The final point of relevance to me was raised during the Q&A (by myself…): given my personal experiences with some employers being more open towards the concept of lifetime education than others (with few being actively hostile), I wanted to know whether businesses begin to recognise the value of ongoing education, learning and training of their staff as opposed to the entrenched view of seeing any upskilling as a distraction and / or a threat (basically a variation on: “they don’t need this for their current job… they will want more money and leave”). I was quite happy to hear that there is indeed a certain pivot happening (albeit not very fast) as we speak, and businesses begin to see the (commercial) added value of their employees gaining more skills.


Nesta FutureFest 2018

Fri 06 – Sat 07-Jul-2018

First weekend of July saw the 4th edition of Nesta FutureFest. For those of you who don’t know, Nesta is UK government’s agency for innovation (one of very few government bodies I feel isn’t wasting my taxpayer contributions), and FutureFest is its sorta-annual (taking place about once every 18 months) two-day festival.

The event consists of talks on a number of stages + smaller accompanying events and presentations. The closest reference point to FutureFest I can think of is New Scientist Live, but NS Live is mostly “pure” science: whether it’s quantum physics, CERN, DNA memory storage, or nuclear fusion, it’s mostly just talks on some exciting discoveries, ideas, and inventions. It is thought-provoking but largely uncontroversial and apolitical.

FutureFest is a little different. While the focus is firmly on the future (as the name would suggest), it is broader than science and technology and also considers social, urban, artistic, and even philosophical and religious angles. This holistic scope makes the event really unique.

The 2018 event was held in the Tobacco Dock in London over one of the hottest weekends of the year, which, given that most of the building is covered with glass roof, made attending some of the jam-packed talks (and vast majority of them were jam-packed…) something of a challenge, but trust me, well worth it. Plus the venue itself is really nice too (I believe some of the Wired magazine’s events are being held there as well).

The Nesta team did a brilliant job booking diverse headline speakers to deliver talks across a very broad spectrum of subject I’d describe as not just “future”, but more so “us humans and our future”.

Just to give you a little taste of the diversity of the 2018 talks, here are titles of the ones I attended:

  • The geopolitics of AI
  • Will my job exist in 2030?
  • 2027: When the post-work era begins
  • Digital workers of the world, unite?
  • How blockchain can, literally, save the world
  • The tangle of mind and matter
  • Future humans: augmented selves
  • Let there be bytes
    (I’ll expand on a couple of these in greater detail in separate posts).
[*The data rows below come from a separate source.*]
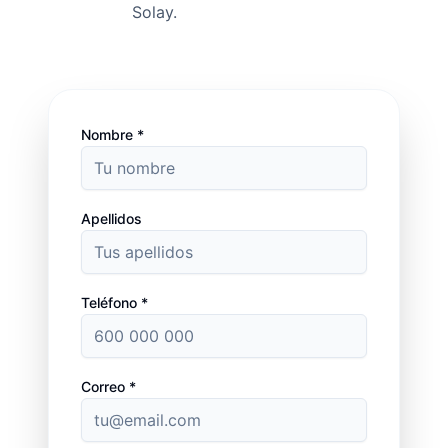
Solay.
Nombre *
Apellidos
Teléfono *
Correo *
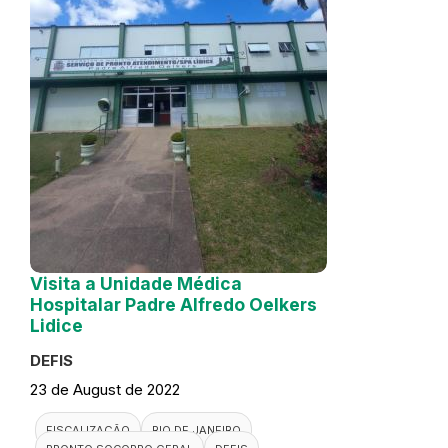
Visita a Unidade Médica
Hospitalar Padre Alfredo Oelkers
Lidice
DEFIS
23 de August de 2022
FISCALIZAÇÃO
RIO DE JANEIRO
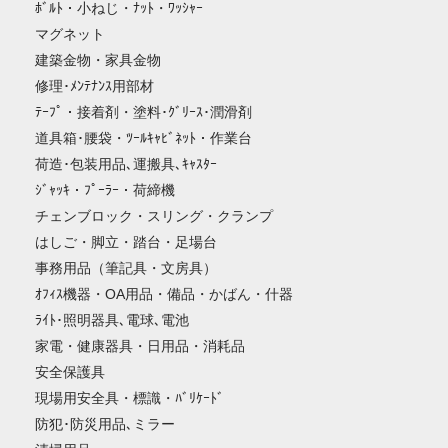
ﾎﾞﾙﾄ・小ねじ・ﾅｯﾄ・ﾜｯｼｬｰ
マグネット
建築金物・家具金物
修理･ﾒﾝﾃﾅﾝｽ用部材
ﾃｰﾌﾟ・接着剤・塗料･ｸﾞﾘｰｽ･潤滑剤
道具箱･腰袋・ﾂｰﾙｷｬﾋﾞﾈｯﾄ・作業台
荷造･包装用品､運搬具､ｷｬｽﾀｰ
ｼﾞｬｯｷ・ﾌﾟｰﾗｰ・荷締機
チェンブロック・スリング・クランプ
はしご・脚立・踏台・足場台
事務用品（筆記具・文房具）
ｵﾌｨｽ機器・OA用品・備品・かばん・什器
ﾗｲﾄ･照明器具､電球､電池
家電・健康器具・日用品・消耗品
安全保護具
現場用安全具・標識・ﾊﾞﾘｹｰﾄﾞ
防犯･防災用品､ミラー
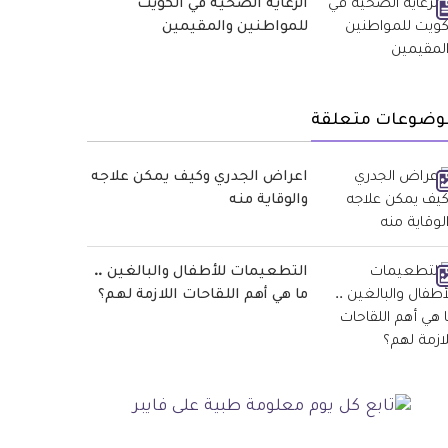
الرعاية الصحية في الكويت
للمواطنين والمقيمين
وضوعات متعلقة
اعراض الجدري وكيف يمكن علاجه
والوقاية منه
التطعيمات للأطفال والبالغين ..
ما هي أهم اللقاحات اللازمة لهم؟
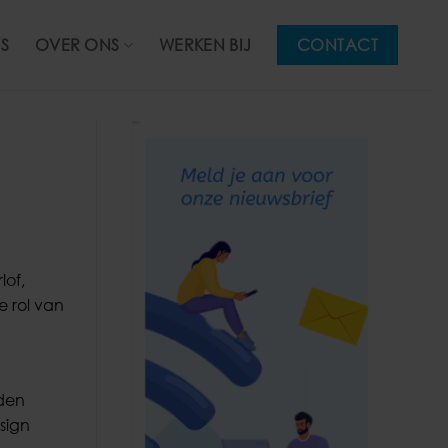
S
OVER ONS
WERKEN BIJ
CONTACT
lof,
e rol van
rden
sign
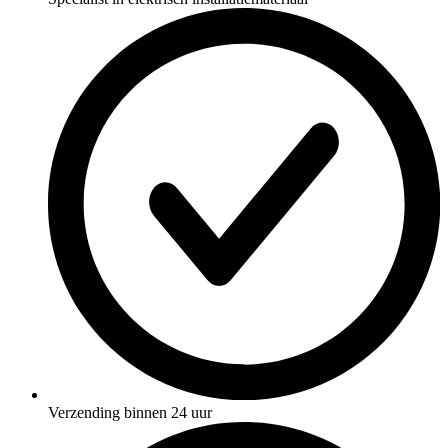
Verzending binnen 24 uur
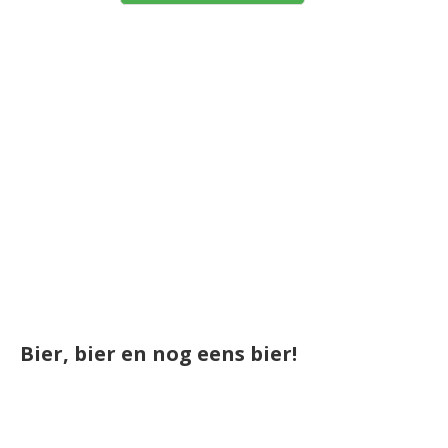
Bier, bier en nog eens bier!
In parallel, there was a “meet the author” stage, where I resisted buying even more books I may never get a chance to read (I regretted afterwards), and where I finally managed to talk to my idol Dr. Julia Shaw, and caught up with the inimitable and very, very candid Ruby Wax.

What struck me as surprising was that of the 2 days, Friday was definitely busier and more packed with attendees. I mean… I had to take a day off work to attend, was everyone else there on business? Or was it the World Cup quarterfinal match (England vs. Sweden – we won) on Saturday? In any case, I showed up on both days and had an absolute blast. It was intense and towards Saturday evening my brain was definitely overflowing, but it was absolutely worth it. I can’t wait for the next one.